Spatial Blind Spot: Auditory Motion Perception Deficits in Audio LLMs
Zhe Sun, Yujun Cai, Jiayu Yao, Yiwei Wang
TL;DR
The paper tackles the problem of whether large audio–language systems can perceive auditory motion, a dimension often neglected in prior work. It introduces AMPBench, a physically grounded benchmark that uses binaural audio to test models on direction and trajectory inference through two QA formats (MCQ and TF) across multiple noise levels and motion variants. Across several state-of-the-art LALMs in zero-shot settings, the study finds a consistent motion perception deficit: average accuracy remains below 50% and performance is largely insensitive to audio quality, revealing a gap between semantic understanding and spatial reasoning. The work offers concrete diagnostics and guidelines—such as incorporating ITD/ILD cues and differentiable binaural rendering—and argues for training data and objectives that explicitly encode spatial physics to advance embodied auditory intelligence.
Abstract
Large Audio-Language Models (LALMs) have recently shown impressive progress in speech recognition, audio captioning, and auditory question answering. Yet, whether these models can perceive spatial dynamics, particularly the motion of sound sources, remains unclear.
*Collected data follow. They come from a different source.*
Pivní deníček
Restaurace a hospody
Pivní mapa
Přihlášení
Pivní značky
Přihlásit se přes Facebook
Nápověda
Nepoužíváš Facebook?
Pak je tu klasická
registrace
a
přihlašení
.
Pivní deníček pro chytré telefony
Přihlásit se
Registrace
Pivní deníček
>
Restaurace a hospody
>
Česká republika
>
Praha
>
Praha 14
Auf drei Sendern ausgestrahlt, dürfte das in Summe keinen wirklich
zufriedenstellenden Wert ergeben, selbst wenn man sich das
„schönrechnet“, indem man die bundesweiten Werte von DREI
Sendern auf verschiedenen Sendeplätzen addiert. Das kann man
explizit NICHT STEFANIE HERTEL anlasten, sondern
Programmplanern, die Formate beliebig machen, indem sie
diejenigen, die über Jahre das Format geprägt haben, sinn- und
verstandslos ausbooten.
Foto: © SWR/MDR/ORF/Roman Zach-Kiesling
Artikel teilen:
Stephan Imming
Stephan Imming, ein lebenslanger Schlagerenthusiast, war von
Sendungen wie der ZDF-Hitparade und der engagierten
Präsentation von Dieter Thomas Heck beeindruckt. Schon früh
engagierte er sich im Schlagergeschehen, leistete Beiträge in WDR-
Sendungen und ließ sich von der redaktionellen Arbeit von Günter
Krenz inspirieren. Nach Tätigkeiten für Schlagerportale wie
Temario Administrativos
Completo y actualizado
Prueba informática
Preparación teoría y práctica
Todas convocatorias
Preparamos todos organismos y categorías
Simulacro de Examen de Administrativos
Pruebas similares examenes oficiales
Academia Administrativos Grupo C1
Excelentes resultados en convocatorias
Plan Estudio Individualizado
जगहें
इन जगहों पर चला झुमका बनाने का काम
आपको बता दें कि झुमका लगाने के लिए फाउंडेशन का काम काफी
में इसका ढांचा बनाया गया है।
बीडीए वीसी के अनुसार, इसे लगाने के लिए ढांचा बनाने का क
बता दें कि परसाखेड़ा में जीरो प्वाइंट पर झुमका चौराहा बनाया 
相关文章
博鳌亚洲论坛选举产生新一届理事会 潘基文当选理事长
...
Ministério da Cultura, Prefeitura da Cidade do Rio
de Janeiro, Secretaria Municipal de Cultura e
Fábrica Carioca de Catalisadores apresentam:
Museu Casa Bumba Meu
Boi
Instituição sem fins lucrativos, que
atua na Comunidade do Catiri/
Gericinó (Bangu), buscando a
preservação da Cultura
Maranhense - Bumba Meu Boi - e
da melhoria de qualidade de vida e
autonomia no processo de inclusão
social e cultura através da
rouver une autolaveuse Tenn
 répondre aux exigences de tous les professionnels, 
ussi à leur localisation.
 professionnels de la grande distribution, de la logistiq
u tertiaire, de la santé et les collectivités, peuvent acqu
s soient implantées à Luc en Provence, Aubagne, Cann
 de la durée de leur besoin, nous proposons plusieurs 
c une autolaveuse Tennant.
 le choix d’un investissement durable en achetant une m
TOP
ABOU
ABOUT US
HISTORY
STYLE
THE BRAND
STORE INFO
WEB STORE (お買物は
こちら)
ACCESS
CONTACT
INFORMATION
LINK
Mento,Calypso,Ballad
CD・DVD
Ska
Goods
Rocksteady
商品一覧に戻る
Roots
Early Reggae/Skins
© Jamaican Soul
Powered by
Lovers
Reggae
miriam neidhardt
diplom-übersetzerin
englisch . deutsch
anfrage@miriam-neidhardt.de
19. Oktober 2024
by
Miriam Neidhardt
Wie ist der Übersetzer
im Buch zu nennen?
In this work, we uncover a systematic motion perception deficit in current ALLMs. To investigate this issue, we introduce AMPBench, the first benchmark explicitly designed to evaluate auditory motion understanding. AMPBench introduces a controlled question-answering benchmark designed to evaluate whether Audio-Language Models (LALMs) can infer the direction and trajectory of moving sound sources from binaural audio. Comprehensive quantitative and qualitative analyses reveal that current models struggle to reliably recognize motion cues or distinguish directional patterns. The average accuracy remains below 50%, underscoring a fundamental limitation in auditory spatial reasoning. Our study highlights a fundamental gap between human and model auditory spatial reasoning, providing both a diagnostic tool and new insight for enhancing spatial cognition in future Audio-Language Models.